Une défense de médiocrité et de surdocumentation intempestive, en somme.

Désolé, mais dans le métier d’écrire, la job consiste à fabriquer ses phrases ou à citer celles qu’on emprunte. Mon garagiste ne peut pas me dire qu’il y a tellement de pneus dans son garage qu’il a posé les mauvais. Sa job consiste à mettre les bons.

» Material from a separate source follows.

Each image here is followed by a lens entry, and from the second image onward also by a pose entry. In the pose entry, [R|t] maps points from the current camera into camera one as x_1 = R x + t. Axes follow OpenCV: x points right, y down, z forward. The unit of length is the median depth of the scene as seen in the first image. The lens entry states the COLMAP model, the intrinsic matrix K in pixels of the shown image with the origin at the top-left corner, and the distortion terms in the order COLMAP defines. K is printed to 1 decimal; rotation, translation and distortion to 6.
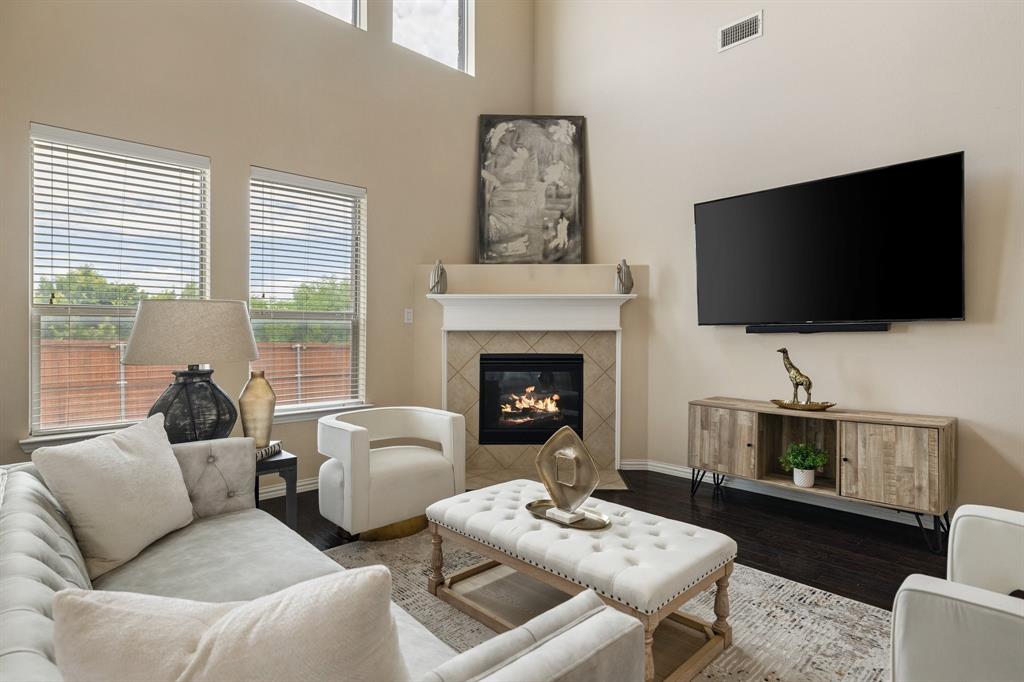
lens RADIAL K [[544.3, 0, 556.5], [0, 544.3, 320.7], [0, 0, 1]] dist [0.001687, -0.001283]
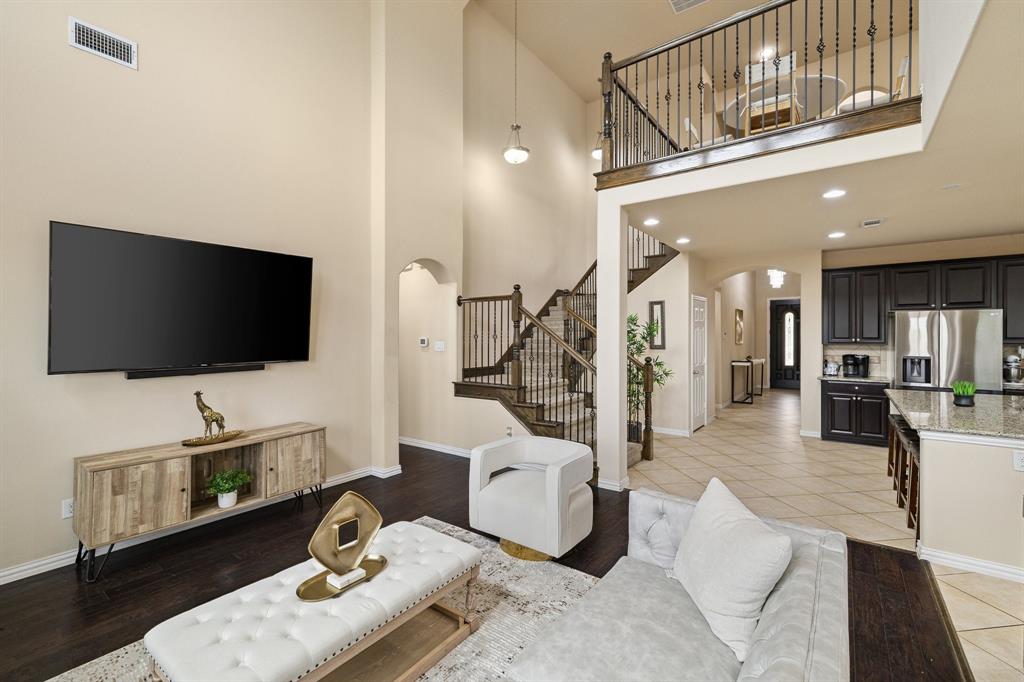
lens RADIAL K [[438.6, 0, 501.5], [0, 438.6, 335.2], [0, 0, 1]] dist [-0.010083, 0.000939]
pose [[-0.124008, 0.006158, 0.992262, -0.373120], [-0.018716, 0.999788, -0.008544, -0.046831], [-0.992105, -0.019630, -0.123867, 0.354976]]
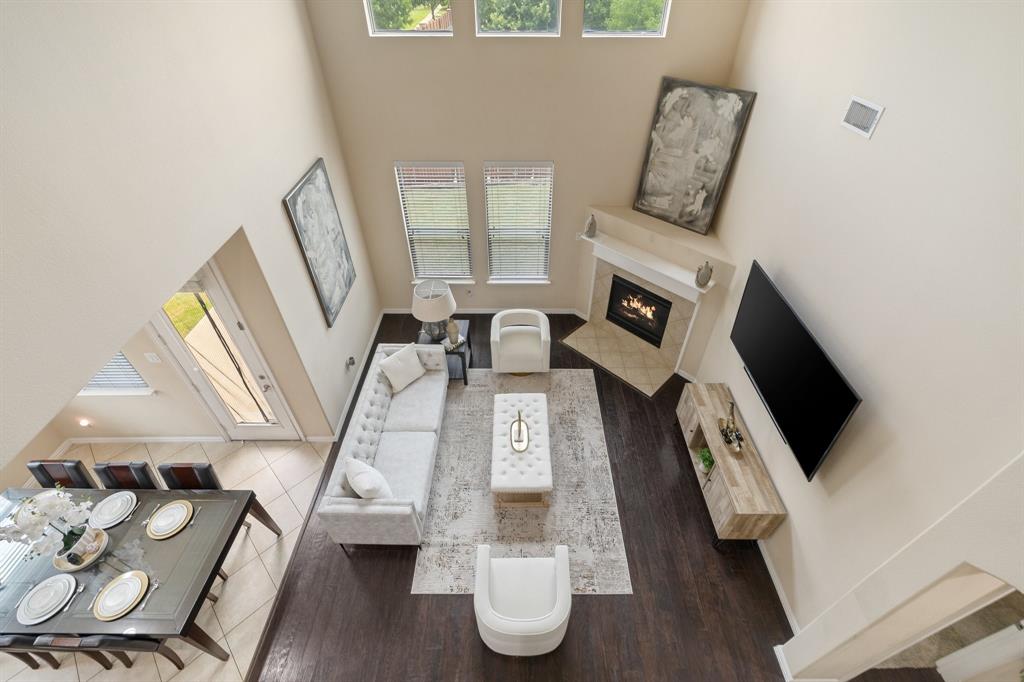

Le pire, ce n’est pas cette pauvre défense. C’est d’entendre l’auteure ajouter immédiatement que cette décision est « une charge politique ». Et que « mes adversaires politiques utilisent tous les moyens pour me faire taire ». On pourrait répliquer qu’il y a tellement de plagiat dans son blogue qu’on ferait taire plein d’autres gens en l’empêchant de parler, mais on dévierait de notre sujet. Même en admettant que le chef du Parti libéral, les gens de Québec solidaire ou un imam furieux ait porté plainte (alors que la plainte émane d’une journaliste), ça changerait quoi ? Le plagiat est grossier, répétitif, indéfendable. Et c’est pas un « adversaire politique » qui l’a commis. C’est elle.

Cette réaction arrogante en dit plus long sur elle que la faute pour laquelle on l’a blâmée.

C’est donc difficile de juste dire : mes excuses. Et de se retenir d’ajouter « oui, mais… ! » pendant 15 ou 20 secondes.